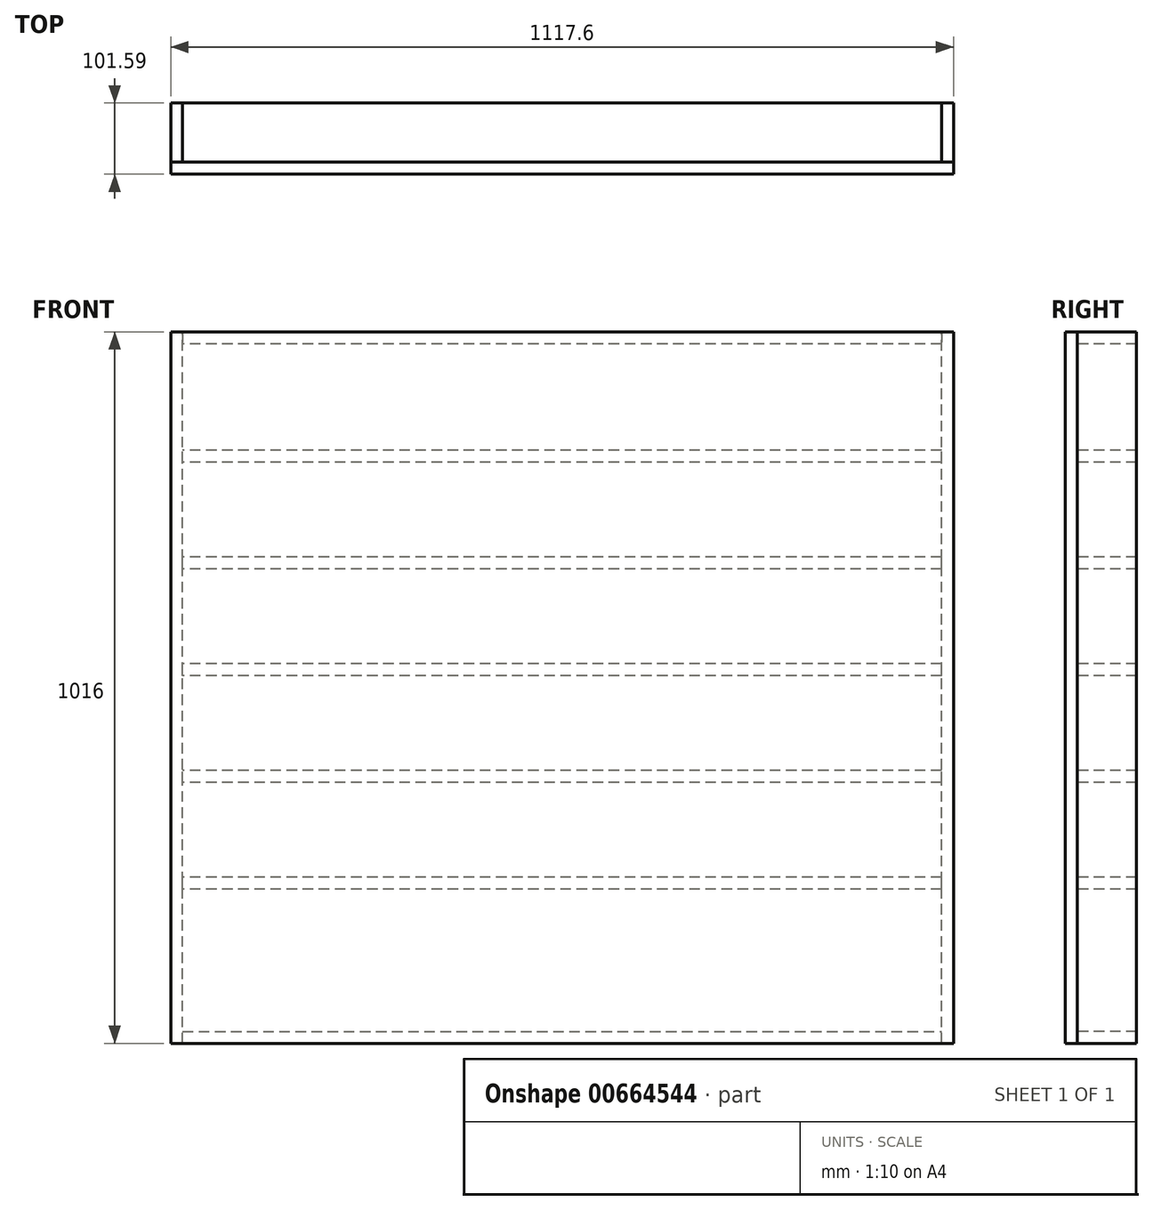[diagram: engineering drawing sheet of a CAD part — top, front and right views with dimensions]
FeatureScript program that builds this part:
annotation { "Feature Type Name" : "Feature", "Feature Type Description" : "" }
export const myFeature = defineFeature(function(context is Context, id is Id, definition is map)
    precondition{}
    {
        {
            var Q0;
            Q0=qCreatedBy(makeId("Front.planeOp"),FACE);
            var sketch = newSketch(context, id + "F0", { "sketchPlane" : qUnion([Q0])});
            skLineSegment(sketch, "E0.bottom", {"start": v(0, 0) * mm, "end": v(1117.6, 0) * mm});
            skLineSegment(sketch, "E0.top", {"start": v(0, 1016) * mm, "end": v(1117.6, 1016) * mm});
            skLineSegment(sketch, "E0.left", {"start": v(0, 0) * mm, "end": v(0, 1016) * mm});
            skLineSegment(sketch, "E0.right", {"start": v(1117.6, 0) * mm, "end": v(1117.6, 1016) * mm});
            skSolve(sketch);
        }
        {
            var Q0;
            Q0 = qSketchRegion(id + "F0", true);
            extrude(context, id + "F1", {"entities" : qUnion([Q0]), "depth" : 17.14 * mm, "offsetDistance" : 25.4 * mm});
        }
        {
            var Q0;
            Q0=makeQuery(id+"F1.opExtrude","CAP_FACE",FACE,{"disambiguationData":[OSD([sQuery(id+"F0.wireOp",EDGE,"E0.bottom"),sQuery(id+"F0.wireOp",EDGE,"E0.top"),sQuery(id+"F0.wireOp",EDGE,"E0.left"),sQuery(id+"F0.wireOp",EDGE,"E0.right")])],"isStart":true});
            var sketch = newSketch(context, id + "F2", { "sketchPlane" : qUnion([Q0])});
            skLineSegment(sketch, "E1.bottom", {"start": v(0, 0) * mm, "end": v(-17.15, 0) * mm});
            skLineSegment(sketch, "E1.top", {"start": v(0, 1016) * mm, "end": v(-17.15, 1016) * mm});
            skLineSegment(sketch, "E1.left", {"start": v(0, 0) * mm, "end": v(0, 1016) * mm});
            skLineSegment(sketch, "E1.right", {"start": v(-17.15, 0) * mm, "end": v(-17.15, 1016) * mm});
            skSolve(sketch);
        }
        {
            var Q0;
            Q0 = qSketchRegion(id + "F2", true);
            extrude(context, id + "F3", {"entities" : qUnion([Q0]), "depth" : 84.45 * mm, "offsetDistance" : 25.4 * mm});
        }
        {
            var Q0;
            Q0=makeQuery(id+"F1.opExtrude","CAP_FACE",FACE,{"disambiguationData":[OSD([sQuery(id+"F0.wireOp",EDGE,"E0.bottom"),sQuery(id+"F0.wireOp",EDGE,"E0.top"),sQuery(id+"F0.wireOp",EDGE,"E0.left"),sQuery(id+"F0.wireOp",EDGE,"E0.right")])],"isStart":true});
            var sketch = newSketch(context, id + "F4", { "sketchPlane" : qUnion([Q0])});
            skLineSegment(sketch, "E2.bottom", {"start": v(-1117.6, 0) * mm, "end": v(-1100.46, 0) * mm});
            skLineSegment(sketch, "E2.top", {"start": v(-1117.6, 1016) * mm, "end": v(-1100.46, 1016) * mm});
            skLineSegment(sketch, "E2.left", {"start": v(-1117.6, 0) * mm, "end": v(-1117.6, 1016) * mm});
            skLineSegment(sketch, "E2.right", {"start": v(-1100.46, 0) * mm, "end": v(-1100.46, 1016) * mm});
            skSolve(sketch);
        }
        {
            var Q0;
            Q0 = qSketchRegion(id + "F4", true);
            extrude(context, id + "F5", {"entities" : qUnion([Q0]), "depth" : 84.45 * mm, "offsetDistance" : 25.4 * mm});
        }
        {
            var Q0;
            Q0=makeQuery(id+"F1.opExtrude","CAP_FACE",FACE,{"disambiguationData":[OSD([sQuery(id+"F0.wireOp",EDGE,"E0.bottom"),sQuery(id+"F0.wireOp",EDGE,"E0.top"),sQuery(id+"F0.wireOp",EDGE,"E0.left"),sQuery(id+"F0.wireOp",EDGE,"E0.right")])],"isStart":true});
            var sketch = newSketch(context, id + "F6", { "sketchPlane" : qUnion([Q0])});
            skLineSegment(sketch, "E3.bottom", {"start": v(-1100.46, 1016) * mm, "end": v(-17.15, 1016) * mm});
            skLineSegment(sketch, "E3.top", {"start": v(-1100.46, 998.85) * mm, "end": v(-17.15, 998.85) * mm});
            skLineSegment(sketch, "E3.left", {"start": v(-1100.46, 1016) * mm, "end": v(-1100.46, 998.85) * mm});
            skLineSegment(sketch, "E3.right", {"start": v(-17.15, 1016) * mm, "end": v(-17.15, 998.85) * mm});
            skLineSegment(sketch, "E4.bottom", {"start": v(-17.14, 0) * mm, "end": v(-1100.46, 0) * mm});
            skLineSegment(sketch, "E4.top", {"start": v(-17.14, 17.15) * mm, "end": v(-1100.46, 17.14) * mm});
            skLineSegment(sketch, "E4.left", {"start": v(-17.15, 0) * mm, "end": v(-17.15, 17.15) * mm});
            skLineSegment(sketch, "E4.right", {"start": v(-1100.46, 0) * mm, "end": v(-1100.46, 17.14) * mm});
            skSolve(sketch);
        }
        {
            var Q0;
            Q0 = qSketchRegion(id + "F6", true);
            extrude(context, id + "F7", {"entities" : qUnion([Q0]), "depth" : 84.45 * mm, "offsetDistance" : 25.4 * mm});
        }
        {
            var Q0;
            Q0=makeQuery(id+"F1.opExtrude","CAP_FACE",FACE,{"disambiguationData":[OSD([sQuery(id+"F0.wireOp",EDGE,"E0.bottom"),sQuery(id+"F0.wireOp",EDGE,"E0.top"),sQuery(id+"F0.wireOp",EDGE,"E0.left"),sQuery(id+"F0.wireOp",EDGE,"E0.right")])],"isStart":true});
            var sketch = newSketch(context, id + "F8", { "sketchPlane" : qUnion([Q0])});
            skLineSegment(sketch, "E5.bottom", {"start": v(-1100.46, 220.35) * mm, "end": v(-17.15, 220.35) * mm});
            skLineSegment(sketch, "E5.top", {"start": v(-1100.46, 237.5) * mm, "end": v(-17.15, 237.5) * mm});
            skLineSegment(sketch, "E5.left", {"start": v(-1100.46, 220.35) * mm, "end": v(-1100.46, 237.5) * mm});
            skLineSegment(sketch, "E5.right", {"start": v(-17.15, 220.35) * mm, "end": v(-17.15, 237.5) * mm});
            skLineSegment(sketch, "E6.0.1.0", {"start": v(-1100.46, 372.75) * mm, "end": v(-17.15, 372.75) * mm});
            skLineSegment(sketch, "E6.0.1.1", {"start": v(-1100.46, 389.9) * mm, "end": v(-17.15, 389.9) * mm});
            skLineSegment(sketch, "E6.0.1.2", {"start": v(-1100.46, 372.75) * mm, "end": v(-1100.46, 389.9) * mm});
            skLineSegment(sketch, "E6.0.1.3", {"start": v(-17.15, 372.75) * mm, "end": v(-17.15, 389.9) * mm});
            skLineSegment(sketch, "E6.0.2.0", {"start": v(-1100.46, 525.15) * mm, "end": v(-17.15, 525.15) * mm});
            skLineSegment(sketch, "E6.0.2.1", {"start": v(-1100.46, 542.3) * mm, "end": v(-17.15, 542.3) * mm});
            skLineSegment(sketch, "E6.0.2.2", {"start": v(-1100.46, 525.15) * mm, "end": v(-1100.46, 542.3) * mm});
            skLineSegment(sketch, "E6.0.2.3", {"start": v(-17.15, 525.15) * mm, "end": v(-17.15, 542.3) * mm});
            skLineSegment(sketch, "E6.0.3.0", {"start": v(-1100.46, 677.55) * mm, "end": v(-17.15, 677.55) * mm});
            skLineSegment(sketch, "E6.0.3.1", {"start": v(-1100.46, 694.7) * mm, "end": v(-17.15, 694.7) * mm});
            skLineSegment(sketch, "E6.0.3.2", {"start": v(-1100.46, 677.55) * mm, "end": v(-1100.46, 694.7) * mm});
            skLineSegment(sketch, "E6.0.3.3", {"start": v(-17.15, 677.55) * mm, "end": v(-17.15, 694.7) * mm});
            skLineSegment(sketch, "E6.0.4.0", {"start": v(-1100.46, 829.95) * mm, "end": v(-17.15, 829.95) * mm});
            skLineSegment(sketch, "E6.0.4.1", {"start": v(-1100.46, 847.1) * mm, "end": v(-17.15, 847.1) * mm});
            skLineSegment(sketch, "E6.0.4.2", {"start": v(-1100.46, 829.95) * mm, "end": v(-1100.46, 847.1) * mm});
            skLineSegment(sketch, "E6.0.4.3", {"start": v(-17.15, 829.95) * mm, "end": v(-17.15, 847.1) * mm});
            skLineSegment(sketch, "E6.direction1", {"start": v(-1100.46, 169.54) * mm, "end": v(-1075.06, 169.54) * mm, "construction": true});
            skLineSegment(sketch, "E6.direction2", {"start": v(-1100.46, 169.54) * mm, "end": v(-1100.46, 321.95) * mm, "construction": true});
            skSolve(sketch);
        }
        {
            var Q0;
            Q0 = qSketchRegion(id + "F8", true);
            extrude(context, id + "F9", {"entities" : qUnion([Q0]), "depth" : 84.45 * mm, "offsetDistance" : 25.4 * mm});
        }
    });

--------------------------------

## What the task asks
Pull out each line in the rows above that contains the string "left".

## Answer in full
            skLineSegment(sketch, "E0.left", {"start": v(0, 0) * mm, "end": v(0, 1016) * mm});
            Q0=makeQuery(id+"F1.opExtrude","CAP_FACE",FACE,{"disambiguationData":[OSD([sQuery(id+"F0.wireOp",EDGE,"E0.bottom"),sQuery(id+"F0.wireOp",EDGE,"E0.top"),sQuery(id+"F0.wireOp",EDGE,"E0.left"),sQuery(id+"F0.wireOp",EDGE,"E0.right")])],"isStart":true});
            skLineSegment(sketch, "E1.left", {"start": v(0, 0) * mm, "end": v(0, 1016) * mm});
            Q0=makeQuery(id+"F1.opExtrude","CAP_FACE",FACE,{"disambiguationData":[OSD([sQuery(id+"F0.wireOp",EDGE,"E0.bottom"),sQuery(id+"F0.wireOp",EDGE,"E0.top"),sQuery(id+"F0.wireOp",EDGE,"E0.left"),sQuery(id+"F0.wireOp",EDGE,"E0.right")])],"isStart":true});
            skLineSegment(sketch, "E2.left", {"start": v(-1117.6, 0) * mm, "end": v(-1117.6, 1016) * mm});
            Q0=makeQuery(id+"F1.opExtrude","CAP_FACE",FACE,{"disambiguationData":[OSD([sQuery(id+"F0.wireOp",EDGE,"E0.bottom"),sQuery(id+"F0.wireOp",EDGE,"E0.top"),sQuery(id+"F0.wireOp",EDGE,"E0.left"),sQuery(id+"F0.wireOp",EDGE,"E0.right")])],"isStart":true});
            skLineSegment(sketch, "E3.left", {"start": v(-1100.46, 1016) * mm, "end": v(-1100.46, 998.85) * mm});
            skLineSegment(sketch, "E4.left", {"start": v(-17.15, 0) * mm, "end": v(-17.15, 17.15) * mm});
            Q0=makeQuery(id+"F1.opExtrude","CAP_FACE",FACE,{"disambiguationData":[OSD([sQuery(id+"F0.wireOp",EDGE,"E0.bottom"),sQuery(id+"F0.wireOp",EDGE,"E0.top"),sQuery(id+"F0.wireOp",EDGE,"E0.left"),sQuery(id+"F0.wireOp",EDGE,"E0.right")])],"isStart":true});
            skLineSegment(sketch, "E5.left", {"start": v(-1100.46, 220.35) * mm, "end": v(-1100.46, 237.5) * mm});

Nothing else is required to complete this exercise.